**DATA SHOWN**:
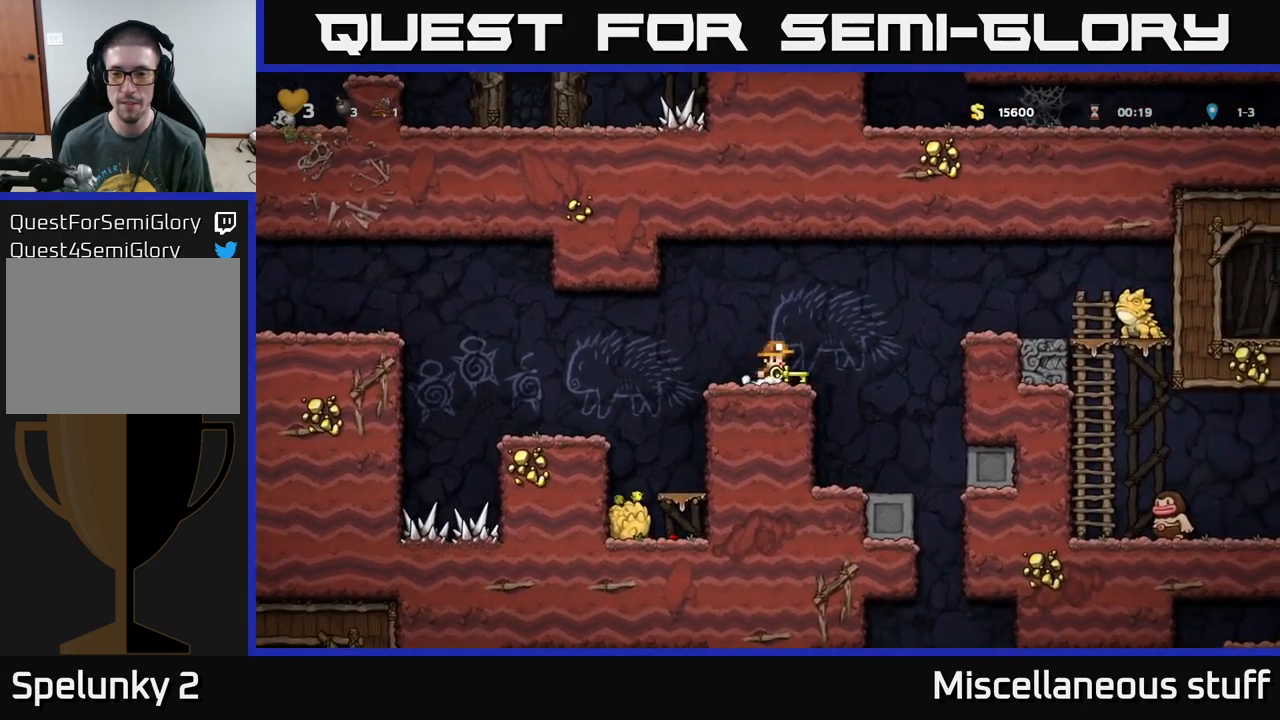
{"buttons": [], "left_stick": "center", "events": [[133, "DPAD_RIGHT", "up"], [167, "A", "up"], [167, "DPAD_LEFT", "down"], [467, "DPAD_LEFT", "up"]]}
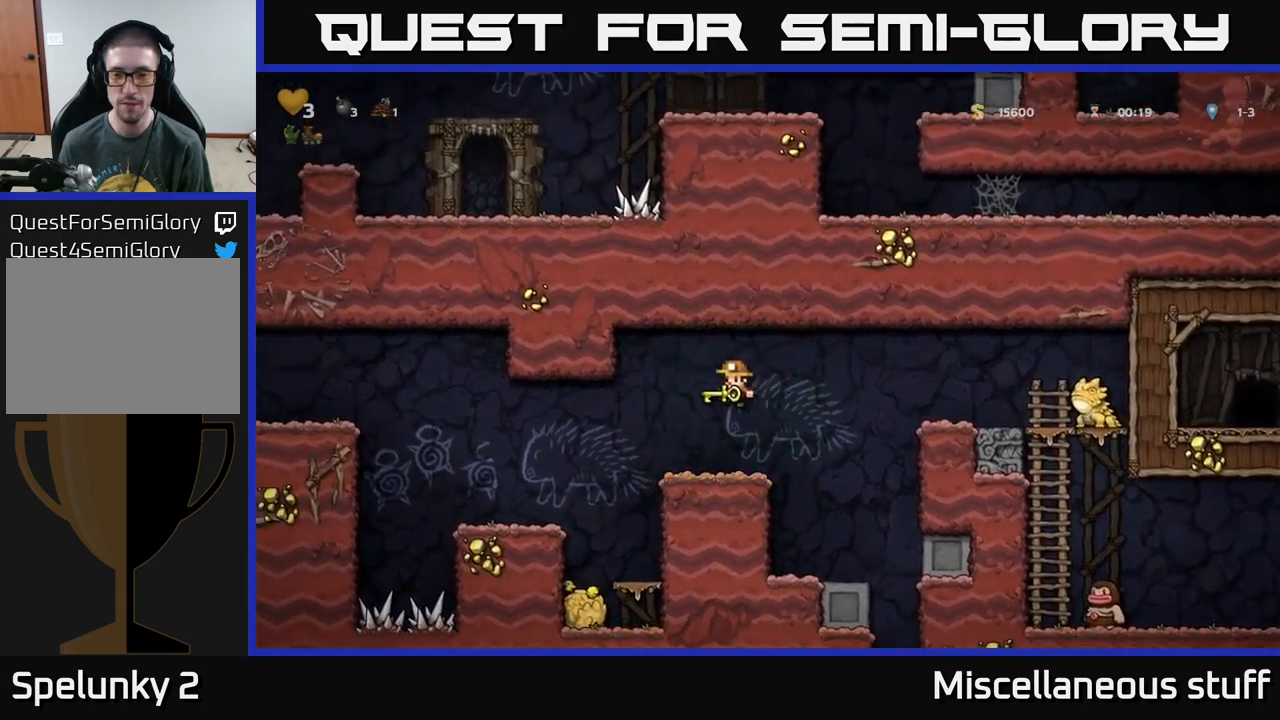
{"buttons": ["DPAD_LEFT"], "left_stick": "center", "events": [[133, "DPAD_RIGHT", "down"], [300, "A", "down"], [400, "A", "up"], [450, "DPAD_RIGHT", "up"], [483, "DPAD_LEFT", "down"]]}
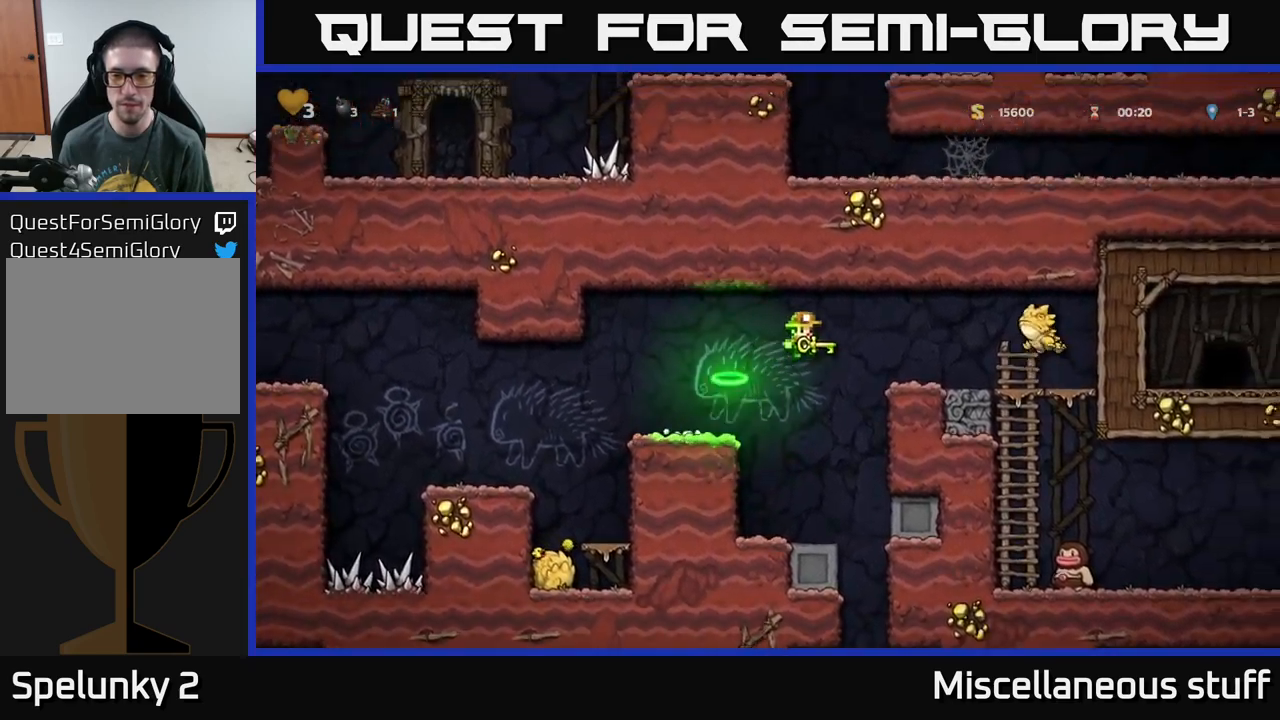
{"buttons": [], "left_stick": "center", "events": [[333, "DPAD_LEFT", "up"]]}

**WHAT YOU NEED TO DO**:
State how many lines contain the word "down" across the listing, and give no other text.

**RESULT FOR THIS TASK**:
2